You have been unfortunate, but all men are sometimes unfortunate, and we ask nothing better than a mutual accommodation. We will take over all your properties; jewels, diamonds, arms, and carriage, and have them valued; and if the sum realized does not cover your debt we will take your acceptance, payable at date, and remain good friends."

"Sir, I do not wish for the friendship of robbers, and I will not play a single farthing."

At this they tried threats, but I kept cool and said,--

"Gentlemen, your menaces will not intimidate me, and, as far as I can see, you have only two ways of getting paid; either by way of the law, in which case I do not think I shall find it difficult to get a barrister to take up my case, or, secondly, you can pay yourselves on my body, honourably, with sword in hand."

As I had expected, they replied that if I wished they would do me the honour of killing me after I had paid them. They went off cursing, telling me that I would be sorry for what I had said.

Soon after I went out and spent the day with the Toscani in gaiety which, situated as I was, was not far off madness. At the time I placed it to the daughter's charms, and to the need my spirits were in of recovering their elasticity.

However, the mother having witnessed the rage of the three robbers was the first to urge me to fortify myself against their villainy by an appeal to the law.

"If you give them the start," said she, "they may possibly gain a great advantage over you in spite of the right being on your side."

And whilst I toyed with her charming daughter, she sent for a barrister. After hearing my case the counsel told me that my best way would be to tell the whole story to the sovereign as soon as possible.

"They took you to the house of ill-fame; they poured out the drugged wine which deprived you of your reason; they made you play in spite of their prince's prohibition (for gaming is strictly forbidden); in this company you were robbed of your jewels after they had made you lose an enormous sum. It's a hanging matter, and the duke's interest will be to do you justice, for an act of scoundrelism like this committed by his officers would dishonour him all over Europe."

I felt some repugnance to this course, for though the duke was a shameless libertine I did not like telling him such a disgraceful story. However, the case was a serious one, and after giving it due reflection I determined to wait on the dike on the following morning.

"As the duke gives audience to the first comer," I said to myself, "why should I not have as good a reception as a labouring man? "In this way I concluded that it would be no use to write to him, and I was on my way to the Court, when, at about twenty paces from the gate of the castle, I met my three gentlemen who accosted me rudely and said I had better make up my mind to pay, or else they would play the devil with me.

I was going on without paying any attention to them, when I felt myself rudely seized by the right arm. A natural impulse of self- defence made me put my hand to my sword, and I drew it in a manner that shewed I was in earnest. The officer of the guard came running up, and I complained that the three were assaulting me and endeavouring to hinder my approach to the prince. On enquiry being made, the sentry and the numerous persons who were present declared that I had only drawn in self-defence, so the officer decided that I had perfect liberty to enter the castle.
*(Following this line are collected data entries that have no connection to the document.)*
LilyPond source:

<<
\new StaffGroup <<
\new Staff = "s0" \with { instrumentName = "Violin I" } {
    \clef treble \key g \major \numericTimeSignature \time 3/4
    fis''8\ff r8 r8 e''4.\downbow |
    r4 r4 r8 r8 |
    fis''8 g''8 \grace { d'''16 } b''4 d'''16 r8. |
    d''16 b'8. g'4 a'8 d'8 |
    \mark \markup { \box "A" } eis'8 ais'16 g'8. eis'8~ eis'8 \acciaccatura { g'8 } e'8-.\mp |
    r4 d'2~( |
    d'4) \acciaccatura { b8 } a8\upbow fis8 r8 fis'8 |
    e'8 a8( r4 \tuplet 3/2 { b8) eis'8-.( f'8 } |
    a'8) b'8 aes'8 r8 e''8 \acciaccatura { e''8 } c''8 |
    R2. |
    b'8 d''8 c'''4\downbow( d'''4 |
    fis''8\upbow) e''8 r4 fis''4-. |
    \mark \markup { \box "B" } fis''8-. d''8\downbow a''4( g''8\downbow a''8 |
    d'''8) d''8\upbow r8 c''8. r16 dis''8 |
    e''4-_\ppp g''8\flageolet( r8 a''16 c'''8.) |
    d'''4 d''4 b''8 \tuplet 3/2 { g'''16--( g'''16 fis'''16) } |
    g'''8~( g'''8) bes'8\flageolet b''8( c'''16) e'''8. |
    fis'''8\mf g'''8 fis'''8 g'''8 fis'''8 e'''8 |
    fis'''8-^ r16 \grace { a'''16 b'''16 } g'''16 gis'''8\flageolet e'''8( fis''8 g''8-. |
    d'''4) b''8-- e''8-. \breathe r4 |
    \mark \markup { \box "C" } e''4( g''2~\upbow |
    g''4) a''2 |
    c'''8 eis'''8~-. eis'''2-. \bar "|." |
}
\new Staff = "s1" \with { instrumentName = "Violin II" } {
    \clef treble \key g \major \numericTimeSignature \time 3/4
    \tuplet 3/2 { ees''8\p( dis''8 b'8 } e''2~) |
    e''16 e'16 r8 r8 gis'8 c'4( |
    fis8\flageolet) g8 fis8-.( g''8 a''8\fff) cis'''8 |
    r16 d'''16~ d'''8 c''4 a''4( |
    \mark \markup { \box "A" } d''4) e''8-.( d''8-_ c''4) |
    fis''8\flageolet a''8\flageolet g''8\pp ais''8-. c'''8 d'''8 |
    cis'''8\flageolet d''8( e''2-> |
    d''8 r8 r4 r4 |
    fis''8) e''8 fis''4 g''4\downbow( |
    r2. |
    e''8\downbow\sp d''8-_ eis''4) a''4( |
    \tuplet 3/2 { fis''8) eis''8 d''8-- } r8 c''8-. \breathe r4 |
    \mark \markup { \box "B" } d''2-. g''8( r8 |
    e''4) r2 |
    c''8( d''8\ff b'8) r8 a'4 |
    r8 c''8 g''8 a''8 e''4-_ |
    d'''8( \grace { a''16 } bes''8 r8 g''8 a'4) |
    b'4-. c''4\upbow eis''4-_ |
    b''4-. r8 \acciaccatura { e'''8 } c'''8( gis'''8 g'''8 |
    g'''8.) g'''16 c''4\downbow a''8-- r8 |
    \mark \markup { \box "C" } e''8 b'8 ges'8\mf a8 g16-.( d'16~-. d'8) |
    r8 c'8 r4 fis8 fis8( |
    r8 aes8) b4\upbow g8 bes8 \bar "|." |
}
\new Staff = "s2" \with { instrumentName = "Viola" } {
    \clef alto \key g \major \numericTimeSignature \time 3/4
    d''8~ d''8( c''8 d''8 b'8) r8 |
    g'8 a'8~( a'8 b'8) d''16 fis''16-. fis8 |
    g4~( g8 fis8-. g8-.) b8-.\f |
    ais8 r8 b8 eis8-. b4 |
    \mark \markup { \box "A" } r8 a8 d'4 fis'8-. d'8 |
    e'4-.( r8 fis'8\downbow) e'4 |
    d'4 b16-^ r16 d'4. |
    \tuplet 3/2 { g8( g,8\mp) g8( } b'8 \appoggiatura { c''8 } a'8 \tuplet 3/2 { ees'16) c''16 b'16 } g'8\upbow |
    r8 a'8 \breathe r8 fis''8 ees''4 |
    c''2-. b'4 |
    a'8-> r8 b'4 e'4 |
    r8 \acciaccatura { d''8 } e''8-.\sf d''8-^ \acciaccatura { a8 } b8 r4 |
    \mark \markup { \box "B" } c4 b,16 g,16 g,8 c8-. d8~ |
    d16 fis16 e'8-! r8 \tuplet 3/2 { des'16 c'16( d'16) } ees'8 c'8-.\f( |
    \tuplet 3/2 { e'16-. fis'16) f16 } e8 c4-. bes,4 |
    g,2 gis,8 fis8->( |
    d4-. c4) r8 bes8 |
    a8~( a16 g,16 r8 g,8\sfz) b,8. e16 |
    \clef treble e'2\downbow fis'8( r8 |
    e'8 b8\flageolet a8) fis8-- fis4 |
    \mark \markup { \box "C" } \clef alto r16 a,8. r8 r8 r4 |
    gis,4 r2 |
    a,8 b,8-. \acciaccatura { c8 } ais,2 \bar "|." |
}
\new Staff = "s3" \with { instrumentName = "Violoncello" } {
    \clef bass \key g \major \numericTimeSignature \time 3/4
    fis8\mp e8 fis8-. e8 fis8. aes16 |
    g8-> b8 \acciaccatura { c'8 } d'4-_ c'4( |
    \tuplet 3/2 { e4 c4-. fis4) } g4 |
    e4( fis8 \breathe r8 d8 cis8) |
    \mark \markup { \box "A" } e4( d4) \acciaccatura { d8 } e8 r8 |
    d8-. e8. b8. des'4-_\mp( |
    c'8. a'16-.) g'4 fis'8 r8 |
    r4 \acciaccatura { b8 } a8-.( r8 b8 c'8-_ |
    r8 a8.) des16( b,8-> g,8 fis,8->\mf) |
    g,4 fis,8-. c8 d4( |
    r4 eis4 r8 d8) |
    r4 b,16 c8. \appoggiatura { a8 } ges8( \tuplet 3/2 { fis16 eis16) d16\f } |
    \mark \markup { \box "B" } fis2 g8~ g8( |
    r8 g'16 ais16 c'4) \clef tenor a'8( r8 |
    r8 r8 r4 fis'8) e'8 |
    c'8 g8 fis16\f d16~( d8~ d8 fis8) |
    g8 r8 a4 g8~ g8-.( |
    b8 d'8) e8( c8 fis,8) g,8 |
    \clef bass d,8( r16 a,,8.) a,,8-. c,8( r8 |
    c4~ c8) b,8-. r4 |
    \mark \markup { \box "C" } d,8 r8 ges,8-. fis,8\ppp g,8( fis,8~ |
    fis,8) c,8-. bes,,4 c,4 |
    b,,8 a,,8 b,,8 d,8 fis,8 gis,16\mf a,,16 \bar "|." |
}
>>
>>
I was allowed to penetrate to the last antechamber without any obstacle being raised. Here I addressed myself to the chamberlain, demanding an audience with the sovereign, and he assured me that I should be introduced into the presence. But directly afterwards the impudent scoundrel who had taken hold of my arm came up and began to speak to the chamberlain in German. He said his say without my being able to contradict him, and his representations were doubtless not in my favour. Very possibly, too, the chamberlain was one of the gang, and I went from Herod to Pilate.